The entries follow. Print each one exactly.

#####

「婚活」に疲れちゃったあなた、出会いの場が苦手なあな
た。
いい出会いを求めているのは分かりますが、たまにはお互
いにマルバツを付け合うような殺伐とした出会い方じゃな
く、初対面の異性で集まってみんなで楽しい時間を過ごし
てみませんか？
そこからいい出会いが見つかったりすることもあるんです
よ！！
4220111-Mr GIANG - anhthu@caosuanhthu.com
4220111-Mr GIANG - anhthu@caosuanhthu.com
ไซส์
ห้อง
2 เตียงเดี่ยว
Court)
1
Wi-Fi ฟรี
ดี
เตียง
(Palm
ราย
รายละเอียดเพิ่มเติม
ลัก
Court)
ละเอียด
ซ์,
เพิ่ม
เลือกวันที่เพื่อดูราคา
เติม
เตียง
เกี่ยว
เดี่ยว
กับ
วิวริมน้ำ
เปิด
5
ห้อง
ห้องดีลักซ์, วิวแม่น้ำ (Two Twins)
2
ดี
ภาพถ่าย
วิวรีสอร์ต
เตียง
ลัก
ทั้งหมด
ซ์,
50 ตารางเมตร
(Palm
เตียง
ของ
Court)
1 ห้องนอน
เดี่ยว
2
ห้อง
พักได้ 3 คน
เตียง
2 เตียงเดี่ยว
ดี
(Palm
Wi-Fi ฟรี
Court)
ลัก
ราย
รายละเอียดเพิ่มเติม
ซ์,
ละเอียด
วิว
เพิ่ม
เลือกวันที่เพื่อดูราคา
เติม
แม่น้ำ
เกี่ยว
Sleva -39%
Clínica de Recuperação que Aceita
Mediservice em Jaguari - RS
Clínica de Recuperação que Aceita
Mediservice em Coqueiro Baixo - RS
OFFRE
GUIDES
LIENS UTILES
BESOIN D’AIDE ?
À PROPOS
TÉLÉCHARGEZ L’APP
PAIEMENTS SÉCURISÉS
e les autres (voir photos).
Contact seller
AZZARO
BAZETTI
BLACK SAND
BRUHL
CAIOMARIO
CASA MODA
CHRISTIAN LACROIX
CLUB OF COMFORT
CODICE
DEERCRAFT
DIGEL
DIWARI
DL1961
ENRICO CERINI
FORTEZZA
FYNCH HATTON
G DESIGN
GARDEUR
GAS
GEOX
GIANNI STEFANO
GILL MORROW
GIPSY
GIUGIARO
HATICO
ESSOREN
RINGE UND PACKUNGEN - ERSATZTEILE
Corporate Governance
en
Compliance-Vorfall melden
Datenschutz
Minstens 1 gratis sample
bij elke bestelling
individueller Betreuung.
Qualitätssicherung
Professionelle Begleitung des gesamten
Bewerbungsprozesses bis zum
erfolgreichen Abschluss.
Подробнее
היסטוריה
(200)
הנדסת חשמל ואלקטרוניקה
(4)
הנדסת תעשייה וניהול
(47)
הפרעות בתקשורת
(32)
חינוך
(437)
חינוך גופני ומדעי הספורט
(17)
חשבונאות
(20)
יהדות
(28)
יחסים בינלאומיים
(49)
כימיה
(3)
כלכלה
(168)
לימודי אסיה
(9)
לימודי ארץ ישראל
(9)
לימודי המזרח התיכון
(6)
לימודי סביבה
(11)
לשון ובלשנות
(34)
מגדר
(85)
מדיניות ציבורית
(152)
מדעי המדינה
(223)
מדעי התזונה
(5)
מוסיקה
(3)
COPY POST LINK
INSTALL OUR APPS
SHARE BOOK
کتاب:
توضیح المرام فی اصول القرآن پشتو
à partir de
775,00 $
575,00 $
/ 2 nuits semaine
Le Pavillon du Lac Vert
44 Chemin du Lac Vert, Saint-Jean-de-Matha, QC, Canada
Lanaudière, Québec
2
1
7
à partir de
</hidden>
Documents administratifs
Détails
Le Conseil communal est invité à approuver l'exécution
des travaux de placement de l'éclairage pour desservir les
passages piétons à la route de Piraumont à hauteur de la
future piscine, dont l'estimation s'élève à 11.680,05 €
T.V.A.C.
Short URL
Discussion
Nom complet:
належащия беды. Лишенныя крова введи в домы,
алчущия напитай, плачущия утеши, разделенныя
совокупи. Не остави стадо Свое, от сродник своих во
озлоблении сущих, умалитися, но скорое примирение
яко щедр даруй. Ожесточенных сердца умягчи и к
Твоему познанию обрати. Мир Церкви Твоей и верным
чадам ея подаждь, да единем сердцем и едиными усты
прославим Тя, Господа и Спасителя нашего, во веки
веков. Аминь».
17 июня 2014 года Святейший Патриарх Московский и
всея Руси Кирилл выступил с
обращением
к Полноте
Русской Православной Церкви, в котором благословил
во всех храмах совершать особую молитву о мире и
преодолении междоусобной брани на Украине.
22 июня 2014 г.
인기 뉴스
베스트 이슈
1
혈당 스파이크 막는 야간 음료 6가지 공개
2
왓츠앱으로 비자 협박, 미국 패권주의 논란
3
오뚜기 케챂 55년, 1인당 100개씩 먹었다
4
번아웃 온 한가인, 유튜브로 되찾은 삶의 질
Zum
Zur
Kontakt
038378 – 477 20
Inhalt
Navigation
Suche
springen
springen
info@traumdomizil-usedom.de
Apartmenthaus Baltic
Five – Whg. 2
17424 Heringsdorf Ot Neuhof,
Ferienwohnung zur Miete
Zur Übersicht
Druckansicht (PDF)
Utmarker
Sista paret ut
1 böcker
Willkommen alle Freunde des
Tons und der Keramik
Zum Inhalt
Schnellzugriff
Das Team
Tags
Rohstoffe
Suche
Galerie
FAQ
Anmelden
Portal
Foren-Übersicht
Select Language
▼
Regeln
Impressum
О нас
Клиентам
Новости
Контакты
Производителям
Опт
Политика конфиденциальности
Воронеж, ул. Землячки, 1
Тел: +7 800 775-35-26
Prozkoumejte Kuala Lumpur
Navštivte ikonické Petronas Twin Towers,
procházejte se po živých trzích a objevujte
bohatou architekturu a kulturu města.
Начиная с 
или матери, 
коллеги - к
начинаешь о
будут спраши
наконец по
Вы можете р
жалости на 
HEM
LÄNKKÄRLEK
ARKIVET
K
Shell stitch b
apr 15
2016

#####

Exercise output:
「婚活」に疲れちゃったあなた、出会いの場が苦手なあな
た。
いい出会いを求めているのは分かりますが、たまにはお互
いにマルバツを付け合うような殺伐とした出会い方じゃな
く、初対面の異性で集まってみんなで楽しい時間を過ごし
てみませんか？
そこからいい出会いが見つかったりすることもあるんです
よ！！
4220111-Mr GIANG - anhthu@caosuanhthu.com
4220111-Mr GIANG - anhthu@caosuanhthu.com
ไซส์
ห้อง
2 เตียงเดี่ยว
Court)
1
Wi-Fi ฟรี
ดี
เตียง
(Palm
ราย
รายละเอียดเพิ่มเติม
ลัก
Court)
ละเอียด
ซ์,
เพิ่ม
เลือกวันที่เพื่อดูราคา
เติม
เตียง
เกี่ยว
เดี่ยว
กับ
วิวริมน้ำ
เปิด
5
ห้อง
ห้องดีลักซ์, วิวแม่น้ำ (Two Twins)
2
ดี
ภาพถ่าย
วิวรีสอร์ต
เตียง
ลัก
ทั้งหมด
ซ์,
50 ตารางเมตร
(Palm
เตียง
ของ
Court)
1 ห้องนอน
เดี่ยว
2
ห้อง
พักได้ 3 คน
เตียง
2 เตียงเดี่ยว
ดี
(Palm
Wi-Fi ฟรี
Court)
ลัก
ราย
รายละเอียดเพิ่มเติม
ซ์,
ละเอียด
วิว
เพิ่ม
เลือกวันที่เพื่อดูราคา
เติม
แม่น้ำ
เกี่ยว
Sleva -39%
Clínica de Recuperação que Aceita
Mediservice em Jaguari - RS
Clínica de Recuperação que Aceita
Mediservice em Coqueiro Baixo - RS
OFFRE
GUIDES
LIENS UTILES
BESOIN D’AIDE ?
À PROPOS
TÉLÉCHARGEZ L’APP
PAIEMENTS SÉCURISÉS
e les autres (voir photos).
Contact seller
AZZARO
BAZETTI
BLACK SAND
BRUHL
CAIOMARIO
CASA MODA
CHRISTIAN LACROIX
CLUB OF COMFORT
CODICE
DEERCRAFT
DIGEL
DIWARI
DL1961
ENRICO CERINI
FORTEZZA
FYNCH HATTON
G DESIGN
GARDEUR
GAS
GEOX
GIANNI STEFANO
GILL MORROW
GIPSY
GIUGIARO
HATICO
ESSOREN
RINGE UND PACKUNGEN - ERSATZTEILE
Corporate Governance
en
Compliance-Vorfall melden
Datenschutz
Minstens 1 gratis sample
bij elke bestelling
individueller Betreuung.
Qualitätssicherung
Professionelle Begleitung des gesamten
Bewerbungsprozesses bis zum
erfolgreichen Abschluss.
Подробнее
היסטוריה
(200)
הנדסת חשמל ואלקטרוניקה
(4)
הנדסת תעשייה וניהול
(47)
הפרעות בתקשורת
(32)
חינוך
(437)
חינוך גופני ומדעי הספורט
(17)
חשבונאות
(20)
יהדות
(28)
יחסים בינלאומיים
(49)
כימיה
(3)
כלכלה
(168)
לימודי אסיה
(9)
לימודי ארץ ישראל
(9)
לימודי המזרח התיכון
(6)
לימודי סביבה
(11)
לשון ובלשנות
(34)
מגדר
(85)
מדיניות ציבורית
(152)
מדעי המדינה
(223)
מדעי התזונה
(5)
מוסיקה
(3)
COPY POST LINK
INSTALL OUR APPS
SHARE BOOK
کتاب:
توضیح المرام فی اصول القرآن پشتو
à partir de
775,00 $
575,00 $
/ 2 nuits semaine
Le Pavillon du Lac Vert
44 Chemin du Lac Vert, Saint-Jean-de-Matha, QC, Canada
Lanaudière, Québec
2
1
7
à partir de
</hidden>
Documents administratifs
Détails
Le Conseil communal est invité à approuver l'exécution
des travaux de placement de l'éclairage pour desservir les
passages piétons à la route de Piraumont à hauteur de la
future piscine, dont l'estimation s'élève à 11.680,05 €
T.V.A.C.
Short URL
Discussion
Nom complet:
належащия беды. Лишенныя крова введи в домы,
алчущия напитай, плачущия утеши, разделенныя
совокупи. Не остави стадо Свое, от сродник своих во
озлоблении сущих, умалитися, но скорое примирение
яко щедр даруй. Ожесточенных сердца умягчи и к
Твоему познанию обрати. Мир Церкви Твоей и верным
чадам ея подаждь, да единем сердцем и едиными усты
прославим Тя, Господа и Спасителя нашего, во веки
веков. Аминь».
17 июня 2014 года Святейший Патриарх Московский и
всея Руси Кирилл выступил с
обращением
к Полноте
Русской Православной Церкви, в котором благословил
во всех храмах совершать особую молитву о мире и
преодолении междоусобной брани на Украине.
22 июня 2014 г.
인기 뉴스
베스트 이슈
1
혈당 스파이크 막는 야간 음료 6가지 공개
2
왓츠앱으로 비자 협박, 미국 패권주의 논란
3
오뚜기 케챂 55년, 1인당 100개씩 먹었다
4
번아웃 온 한가인, 유튜브로 되찾은 삶의 질
Zum
Zur
Kontakt
038378 – 477 20
Inhalt
Navigation
Suche
springen
springen
info@traumdomizil-usedom.de
Apartmenthaus Baltic
Five – Whg. 2
17424 Heringsdorf Ot Neuhof,
Ferienwohnung zur Miete
Zur Übersicht
Druckansicht (PDF)
Utmarker
Sista paret ut
1 böcker
Willkommen alle Freunde des
Tons und der Keramik
Zum Inhalt
Schnellzugriff
Das Team
Tags
Rohstoffe
Suche
Galerie
FAQ
Anmelden
Portal
Foren-Übersicht
Select Language
▼
Regeln
Impressum
О нас
Клиентам
Новости
Контакты
Производителям
Опт
Политика конфиденциальности
Воронеж, ул. Землячки, 1
Тел: +7 800 775-35-26
Prozkoumejte Kuala Lumpur
Navštivte ikonické Petronas Twin Towers,
procházejte se po živých trzích a objevujte
bohatou architekturu a kulturu města.
Начиная с 
или матери, 
коллеги - к
начинаешь о
будут спраши
наконец по
Вы можете р
жалости на 
HEM
LÄNKKÄRLEK
ARKIVET
K
Shell stitch b
apr 15
2016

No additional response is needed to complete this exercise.